1/6
A friendship in 90 works
Detail of La Bourguignonne (1918) by Amedeo Modigliani, presented in the exhibition “Modigliani-Zadkine, an interrupted friendship”, Zadkine museum, Paris, 2024 (©Guy Boyer).
Put together by Thierry Dufrêne and Cécile Champy-Vinas, the exhibition judiciously mixes 90 works by the two artists showing their points of convergence and their differences, then recalls the Montparnasse of the 1920s with Soutine, Max Jacob and Chana Orloff. A room explains the importance of Zadkine in the myth of Modi the cursed, after the premature death of the Italian artist. In his Memoirs, Zadkine describes it as “an authentic Montparnassian bud which did not last long”.
2/6
Formal similarities
Left: Beatrice Hastings (1915) by Amedeo Modigliani, presented in the exhibition “Modigliani-Zadkine, an interrupted friendship”, Zadkine museum, Paris, 2024 (©Guy Boyer).
Remarkable in its intensity, the first room demonstrates the links between the productions of the two friends. Here, for example, the tilted head of Zadkine's Ephebe responds to that tilted to the left of the portrait of Beatrice Hastings, the “beautiful Englishwoman” loved by Modigliani. A little further, the profiles sculpted or drawn by the two artists highlight their Egyptian inspiration, high cheekbones and almond-shaped eyes.
3/6
A difference in expressiveness
In the center: Hermaphrodite (1914) by Ossip Zadkine, presented in the exhibition “Modigliani-Zadkine, an interrupted friendship”, Zadkine museum, Paris, 2024 (©Guy Boyer).
If in Modigliani's work the elongated and stylized faces are imbued with softness, those of Zadkine, on the other hand, have a very different strength and severity. While Modigliani emphasizes the polish and shine of the stone (he abandoned sculpture in 1914 on the advice of his dealer Paul Guillaume), Zadkine cuts granites and wood whose grain he magnifies. On one side idealization, on the other expressiveness.
4/6
The breakdown of the war
Two nudes (1920) by Ossip Zadkine, presented in the exhibition “Modigliani-Zadkine, an interrupted friendship”, Zadkine museum, Paris, 2024 (©Guy Boyer).
During the war, the two friends separated. Modigliani wants to join but is discharged because of his fragile health. Zadkine, although also a foreigner, goes to the front, is gassed in Champagne and must return to Paris. But in 1918 Modigliani and his companion, Jeanne Hébuterne, took refuge in the south of France while Zadkine left for Quercy.
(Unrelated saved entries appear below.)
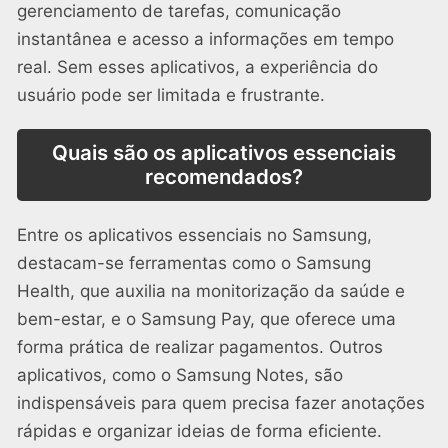
gerenciamento de tarefas, comunicação
instantânea e acesso a informações em tempo
real. Sem esses aplicativos, a experiência do
usuário pode ser limitada e frustrante.
Quais são os aplicativos essenciais
recomendados?
Entre os aplicativos essenciais no Samsung,
destacam-se ferramentas como o Samsung
Health, que auxilia na monitorização da saúde e
bem-estar, e o Samsung Pay, que oferece uma
forma prática de realizar pagamentos. Outros
aplicativos, como o Samsung Notes, são
indispensáveis para quem precisa fazer anotações
rápidas e organizar ideias de forma eficiente.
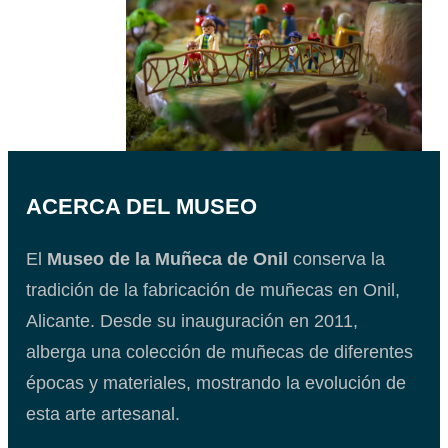
ACERCA DEL MUSEO
El
Museo de la Muñeca de Onil
conserva la
tradición de la fabricación de muñecas en Onil,
Alicante. Desde su inauguración en 2011,
alberga una colección de muñecas de diferentes
épocas y materiales, mostrando la evolución de
esta arte artesanal.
At the end of the war, their ties of friendship were severed and, at Modigliani's funeral two years later, Zadkine was not even present.
Right: Musician and Motherhood (1919) by Ossip Zadkine, presented in the exhibition “Modigliani-Zadkine, an interrupted friendship”, Zadkine museum, Paris, 2024 (©Guy Boyer).
To the serpentine line loved by Modigliani, Zadkine prefers cut sides and cubist facets. In these two sculptures representing female silhouettes, don't look for the sensuality of Modigliani's nudes. In Zadkine, the body becomes heavy, massive, muscular. The faces cut with a billhook conform to the block, even if it means taking an unnatural pose. Not to mention the baby from the Maternity Hospital who seems like a rag doll, stiff and pressed against the mother's belly.
6/6
Sculpture and architecture
Right: Head of a Man (1918) by Ossip Zadkine, presented in the exhibition “Modigliani-Zadkine, an interrupted friendship”, Zadkine museum, Paris, 2024 (©Guy Boyer).
As early as 1912, Modigliani planned to present sculpted heads and caryatids, reminiscent of Indian or Cambodian art, in a temple in honor of Humanity. Zadkine, for his part, imagines a space to accommodate his works in three dimensions. Even if neither achieves his goals, drawings recall their common interest in the links between sculpture and architecture.